Jack Malotte’s younger brother Alan drove from Lee to attend the exhibition opening. Alan said Jack drew constantly beginning in middle-school. Young Jack would oftentimes spend entire days working on a piece of artwork.

Hear an audio interview with Alan Malotte.

 

“Yeah, a lot of that stuff he’s got in there I seen him draw start to finish,” Alan said with a chuckle. Alan said he was excited to see the old works but even more excited to see the pieces he has never seen before.

“Some of that stuff is new to me. I never seen some of it,” he said.

Alan Malotte is Jack Malotte’s older brother. Alan drove from Lee, Nevada for the opening of his brother’s exhibit – image – Brian Bahouth

 

Alan recalled his brother’s love of the outdoors and trips into the mountains around Lee when asked about what inspires his brother’s art.

“I don’t know its basis, but he’s always drawing landscapes,” Alan said. “He likes being out there. I used to go when we, when we were younger, we’d hike all over the place, and he’d take his sketchbook with him and he would you know, just ideas and everything and come back and then whip out a big piece of paper and have at it, and there it is, you know, it comes out. Yeah, pretty neat, just watching him do that.”

The Malotte exhibition is an act of curation that undoubtedly edifies and likely changes the artist. Amanda Horne said the exhibit will change the public.

“I think that the community will go away feeling different,” Horn said.  “This isn’t about a museum of art. We really pride ourselves on being a public square, a place where all peoples can come together and walk into each other’s world and maybe be inspired by other people’s voices, be challenged to be inspired, and this exhibition does that in spades. We love celebrating the stories of Nevada and then seeing how those stories participate in a global conversation. Issues that people are dealing with here that you see across the greater West, and that’s very true in Jack’s work, especially when you look at things like atomic testing or water issues. And these are stories that resonate globally, and that’s really what we can offer as the Nevada Museum of Art is elevating these conversations that are rooted in a local and statewide identity but taking them up and helping them participate in a bigger context.”

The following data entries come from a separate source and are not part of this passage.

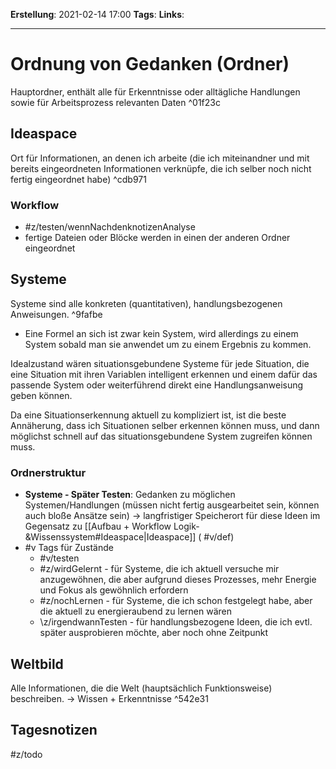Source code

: **Erstellung**: 2021-02-14  17:00
**Tags**:
**Links**:

---
# Ordnung von Gedanken (Ordner)
 
 Hauptordner, enthält alle für Erkenntnisse oder alltägliche Handlungen sowie für Arbeitsprozess relevanten Daten ^01f23c
 
## Ideaspace
Ort für Informationen, an denen ich arbeite (die ich miteinandner und mit bereits eingeordneten Informationen verknüpfe, die ich selber noch nicht fertig eingeordnet habe) ^cdb971

### Workflow
- #z/testen/wennNachdenknotizenAnalyse
- fertige Dateien oder Blöcke werden in einen der anderen Ordner eingeordnet

## Systeme
 
 Systeme sind alle konkreten (quantitativen), handlungsbezogenen Anweisungen. ^9fafbe
 - Eine Formel an sich ist zwar kein System, wird allerdings zu einem System sobald man sie anwendet um zu einem Ergebnis zu kommen.
 
  Idealzustand wären situationsgebundene Systeme für jede Situation, die eine Situation mit ihren Variablen intelligent erkennen und einem dafür das passende System oder weiterführend direkt eine Handlungsanweisung geben können.
 
 Da eine Situationserkennung aktuell zu kompliziert ist, ist die beste Annäherung, dass ich Situationen selber erkennen können muss, und dann möglichst schnell auf das situationsgebundene System zugreifen können muss.
 
 ### Ordnerstruktur
 - **Systeme - Später Testen**: Gedanken zu möglichen Systemen/Handlungen (müssen nicht fertig ausgearbeitet sein, können auch bloße Ansätze sein) -> langfristiger Speicherort für diese Ideen im Gegensatz zu [[Aufbau + Workflow Logik-&Wissenssystem#Ideaspace|Ideaspace]] ( #v/def)
- \#v Tags für Zustände
	- \#v/testen
	- \#z/wirdGelernt - für Systeme, die ich aktuell versuche mir anzugewöhnen, die aber aufgrund dieses Prozesses, mehr Energie und Fokus als gewöhnlich erfordern
	- \#z/nochLernen - für Systeme, die ich schon festgelegt habe, aber die aktuell zu energieraubend zu lernen wären
	- \z/irgendwannTesten - für handlungsbezogene Ideen, die ich evtl. später ausprobieren möchte, aber noch ohne Zeitpunkt

## Weltbild
Alle Informationen, die die Welt (hauptsächlich Funktionsweise) beschreiben.
-> Wissen + Erkenntnisse ^542e31

## Tagesnotizen
#z/todo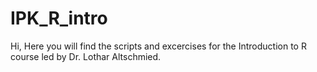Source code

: # IPK_R_intro

Hi, 
Here you will find the scripts and excercises for the Introduction to R course led by Dr. Lothar Altschmied.
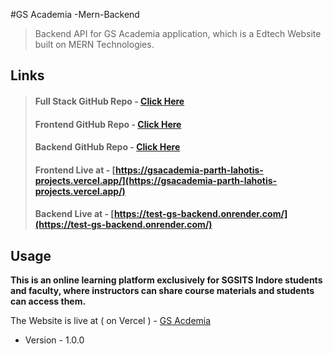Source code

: #GS Academia -Mern-Backend

> Backend API for GS Academia application, which is a Edtech Website built on MERN Technologies.



## Links

> #### Full Stack GitHub Repo - [Click Here](https://github.com/Samyaka13/GS-Acadmia)
>
> #### Frontend GitHub Repo - [Click Here](https://github.com/Samyaka13/GS-Acadmia-Frontend)
>
> #### Backend GitHub Repo - [Click Here](https://github.com/Samyaka13/GS-Acadmia-Backend)
>
> #### Frontend Live at - [https://gsacademia-parth-lahotis-projects.vercel.app/](https://gsacademia-parth-lahotis-projects.vercel.app/)
>
> #### Backend Live at - [https://test-gs-backend.onrender.com/](https://test-gs-backend.onrender.com/)

## Usage

**This is an online learning platform exclusively for SGSITS Indore students and faculty, where instructors can share course materials and students can access them.** 



The Website is live at ( on Vercel ) - [GS Acdemia](https://gsacademia-parth-lahotis-projects.vercel.app/)

- Version - 1.0.0


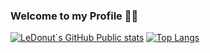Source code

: ### Welcome to my Profile 🚟🌞



[![LeDonut´s GitHub Public stats](https://github-readme-stats-v63i-q3xxfxeap-ledonuts-projects.vercel.app/api?username=LeDonut)](https://github.com/anuraghazra/github-readme-stats)  [![Top Langs](https://github-readme-stats-v63i-q3xxfxeap-ledonuts-projects.vercel.app/api/top-langs/?username=LeDonut&layout=donut)](https://github.com/anuraghazra/github-readme-stats)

Jack Malotte has been drawing and printmaking and making art for more than 40 years, and over that time the United States has seen five presidents, two Democrats and three Republicans. Has the nature of his artwork changed in shifting political contexts, especially in the United States today?

“I think it’s still the same,” Malotte said with a little resignation. “It’s still the same because those same issues are still here. It’s still the same I think, but the reason I do this anyway is just to see if I can make a difference. One person that changes thinking, tweak it you know, that’s just that, just one person … that’s all. I succeeded.”